• **Assignment**: Given the records below, would you repeat exactly the lines that begin at the one containing "3. onprem-gitea-installer" and end at the one containing "- **Function**: The function of onprem-gitea-installer", inclusive?

---------------

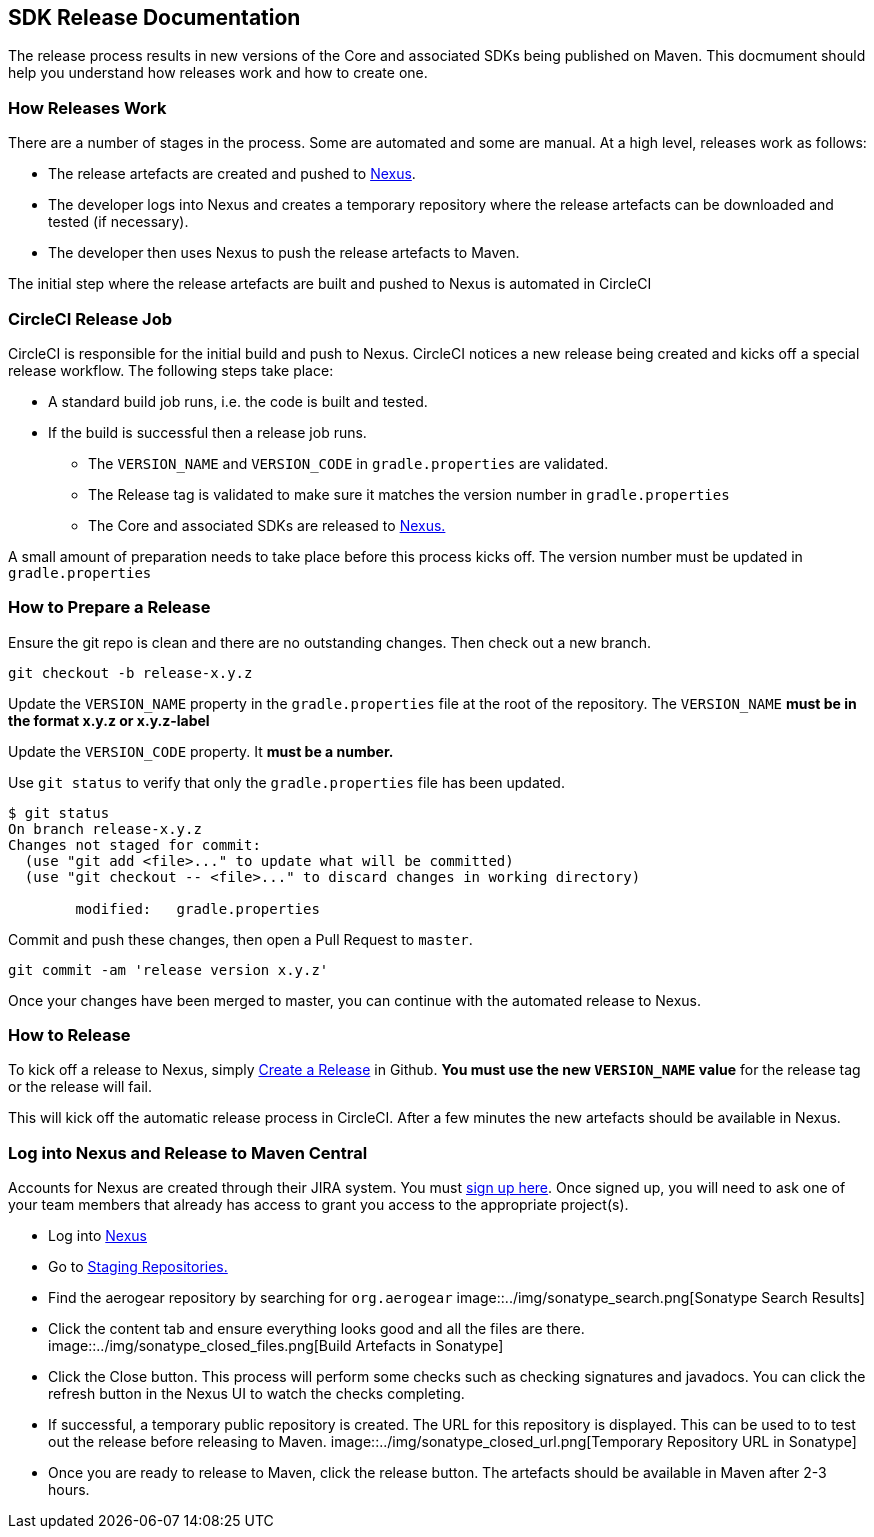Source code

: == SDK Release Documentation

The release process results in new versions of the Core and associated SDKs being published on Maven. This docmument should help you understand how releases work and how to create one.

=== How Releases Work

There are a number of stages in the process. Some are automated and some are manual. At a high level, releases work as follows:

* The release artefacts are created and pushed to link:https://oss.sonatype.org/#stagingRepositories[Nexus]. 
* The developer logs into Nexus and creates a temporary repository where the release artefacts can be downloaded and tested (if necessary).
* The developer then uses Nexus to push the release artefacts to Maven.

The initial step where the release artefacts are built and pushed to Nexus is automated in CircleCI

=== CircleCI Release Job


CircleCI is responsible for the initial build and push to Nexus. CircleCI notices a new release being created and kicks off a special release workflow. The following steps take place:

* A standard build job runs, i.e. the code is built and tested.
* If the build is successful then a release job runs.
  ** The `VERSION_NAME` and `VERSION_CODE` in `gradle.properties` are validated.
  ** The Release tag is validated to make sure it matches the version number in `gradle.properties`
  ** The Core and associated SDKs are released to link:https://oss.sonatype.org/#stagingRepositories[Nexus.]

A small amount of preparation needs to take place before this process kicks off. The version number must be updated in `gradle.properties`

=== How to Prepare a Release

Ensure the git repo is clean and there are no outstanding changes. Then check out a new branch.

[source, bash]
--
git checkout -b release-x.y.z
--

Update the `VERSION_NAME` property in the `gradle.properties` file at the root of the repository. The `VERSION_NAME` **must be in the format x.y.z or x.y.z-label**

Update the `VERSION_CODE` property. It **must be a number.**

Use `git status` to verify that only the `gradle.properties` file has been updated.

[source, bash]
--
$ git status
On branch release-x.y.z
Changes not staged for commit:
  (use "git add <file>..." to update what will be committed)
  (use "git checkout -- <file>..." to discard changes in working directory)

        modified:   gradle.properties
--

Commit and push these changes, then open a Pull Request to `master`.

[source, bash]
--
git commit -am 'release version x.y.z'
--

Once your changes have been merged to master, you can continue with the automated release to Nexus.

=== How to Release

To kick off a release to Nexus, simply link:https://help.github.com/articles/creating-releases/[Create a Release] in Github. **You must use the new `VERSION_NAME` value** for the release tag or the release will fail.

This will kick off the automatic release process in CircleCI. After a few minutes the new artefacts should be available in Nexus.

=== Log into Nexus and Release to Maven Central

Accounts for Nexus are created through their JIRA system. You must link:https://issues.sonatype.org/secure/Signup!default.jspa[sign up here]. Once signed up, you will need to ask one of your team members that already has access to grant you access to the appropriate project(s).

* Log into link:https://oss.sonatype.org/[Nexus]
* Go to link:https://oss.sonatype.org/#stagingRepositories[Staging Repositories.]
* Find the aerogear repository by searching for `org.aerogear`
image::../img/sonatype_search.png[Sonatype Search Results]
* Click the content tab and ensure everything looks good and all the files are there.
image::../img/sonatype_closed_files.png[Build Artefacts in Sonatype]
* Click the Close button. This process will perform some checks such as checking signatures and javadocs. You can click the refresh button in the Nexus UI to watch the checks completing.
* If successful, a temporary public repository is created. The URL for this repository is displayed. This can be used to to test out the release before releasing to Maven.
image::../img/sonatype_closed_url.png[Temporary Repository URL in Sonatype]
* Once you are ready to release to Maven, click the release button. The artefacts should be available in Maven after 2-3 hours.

---------------

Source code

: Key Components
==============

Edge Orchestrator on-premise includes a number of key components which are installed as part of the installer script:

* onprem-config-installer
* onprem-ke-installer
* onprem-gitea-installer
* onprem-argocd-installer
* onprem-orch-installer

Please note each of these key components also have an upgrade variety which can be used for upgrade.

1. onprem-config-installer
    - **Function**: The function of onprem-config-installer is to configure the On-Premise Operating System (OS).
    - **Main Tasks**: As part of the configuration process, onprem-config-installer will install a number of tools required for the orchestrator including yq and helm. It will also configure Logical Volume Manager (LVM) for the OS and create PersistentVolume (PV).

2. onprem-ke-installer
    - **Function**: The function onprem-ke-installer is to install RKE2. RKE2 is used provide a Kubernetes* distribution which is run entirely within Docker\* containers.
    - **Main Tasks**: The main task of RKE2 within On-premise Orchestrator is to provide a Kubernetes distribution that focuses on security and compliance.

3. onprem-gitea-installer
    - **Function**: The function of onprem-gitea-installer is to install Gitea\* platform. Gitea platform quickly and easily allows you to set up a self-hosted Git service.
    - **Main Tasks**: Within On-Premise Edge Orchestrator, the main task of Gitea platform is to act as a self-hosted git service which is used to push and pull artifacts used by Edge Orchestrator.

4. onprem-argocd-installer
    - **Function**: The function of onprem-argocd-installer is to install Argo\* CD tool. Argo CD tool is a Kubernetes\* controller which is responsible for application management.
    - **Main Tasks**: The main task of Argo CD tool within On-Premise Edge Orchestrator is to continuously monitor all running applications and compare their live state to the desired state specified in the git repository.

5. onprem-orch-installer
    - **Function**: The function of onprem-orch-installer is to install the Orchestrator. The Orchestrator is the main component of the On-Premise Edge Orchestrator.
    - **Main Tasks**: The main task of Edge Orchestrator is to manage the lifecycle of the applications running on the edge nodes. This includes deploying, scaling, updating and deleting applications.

---------------

• **Exercise answer**:
3. onprem-gitea-installer
    - **Function**: The function of onprem-gitea-installer is to install Gitea\* platform. Gitea platform quickly and easily allows you to set up a self-hosted Git service.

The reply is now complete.